Il est vrai que le gouvernement n’a pas forcément l’exclusivité des manipulations. « Pour révéler des scandales, s’indigne un directeur de journal, il faudrait que les journalistes aient de vraies informations. Ce n’est pas toujours le cas, ils se contentent souvent d’exhumer de vieilles histoires, sans les vérifier. Et puis, si l’on veut parler de l’enrichissement de Bouteflika, il faut aussi parler de celui des autres. » « Le FLN a raison de se faire le chantre de la liberté de la presse, à condition que cela ne se limite pas à une opposition systématique au chef de l’État », renchérit Metaoui.
Reste que le coup de balai gouvernemental en laisse plus d’un perplexe. « Pourquoi certains confrères qui ont un tirage moins important que le nôtre et sont davantage endettés n’ont-ils pas été inquiétés ? » s’étonne Youcef Rezzoug, rédacteur en chef du Matin. « Les quarante-six journaux de la place sont lourdement endettés auprès des imprimeurs, analyse l’un de ses confrères. Si tous étaient mis en demeure d’apurer leurs comptes, combien parviendraient à survivre ? Pas plus de cinq, à mon avis. » Le total des créances impayées est de l’ordre de 3,25 milliards de dinars (38,6 millions d’auros). Dont le quart environ pour les six quotidiens. Pour l’instant, le ministère de la Communication et de la Culture, dont dépendent les imprimeries, via l’Agence nationale d’édition et de publicité (Anep), s’abstient de tout commentaire.
Par ailleurs, Liberté, Le Matin, Soir d’Algérie et L’Expression ont reçu la visite inopinée, à trois jours d’intervalle, de représentants de l’Inspection du travail puis de la Sécurité sociale (Cnas). De là à imaginer une forme d’acharnement à leur encontre… Il est vrai que les inspections de ce genre sont rares dans les entreprises de presse. Le directeur de La Nouvelle République estime que la dernière remonte « à deux ou trois ans » et celui de La Tribune « à neuf mois ». Quant au directeur du journal public El Moudjahid, il n’en a gardé aucun souvenir.
Rezzoug est convaincu qu’il s’agit là d’une opération concertée, d’une « vengeance personnelle » du ministre de l’Intérieur Yazid Zerhouni contre les médias qui l’ont récemment accusé d’avoir pratiqué la torture dans les années 1970. À l’opposé, l’un de ses confrères croit déceler la main des « pro-Benflis de la direction du FLN » qui s’efforceraient d’« instrumentaliser les médias » contre le clan Bouteflika dans la perspective de l’élection présidentielle. Quant à Me Khaled Bourayou, l’avocat de Mohamed Benchicou, le directeur du Matin, il met en cause la « stratégie du désarroi » pratiquée, selon lui, par un « président en fin de règne » ! Comment démêler le vrai du faux ?

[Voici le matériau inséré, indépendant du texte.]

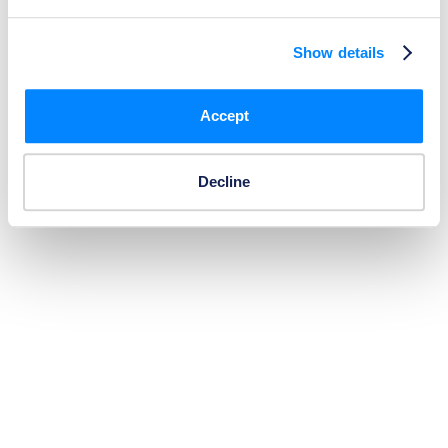
Show details
Accept
Decline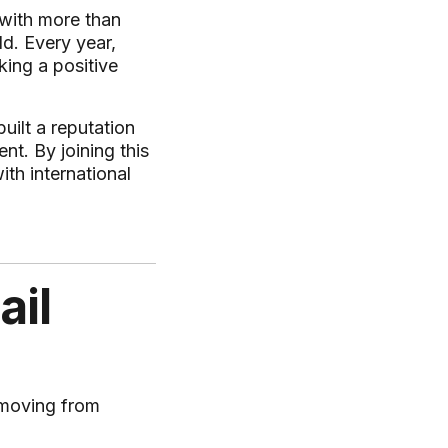
 with more than
d. Every year,
ing a positive
uilt a reputation
nt. By joining this
th international
ail
 moving from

Seule certitude, les opérations semblent aujourd’hui se déplacer sur le terrain judiciaire. Ce même Benchicou, qui soutient que deux agents du ministère des Finances auraient tenté, en vain, de bloquer les comptes de son journal, a été convoqué au commissariat central d’Alger et placé sous contrôle judiciaire, le 27 août, par le procureur du tribunal d’El-Harrach. Pour « détention illégale de bons de caisse. » Poursuivi pour « diffamation », Farid Alilat, le directeur de Liberté, a été entendu le même jour par la police judiciaire. Bref, le bras de fer continue.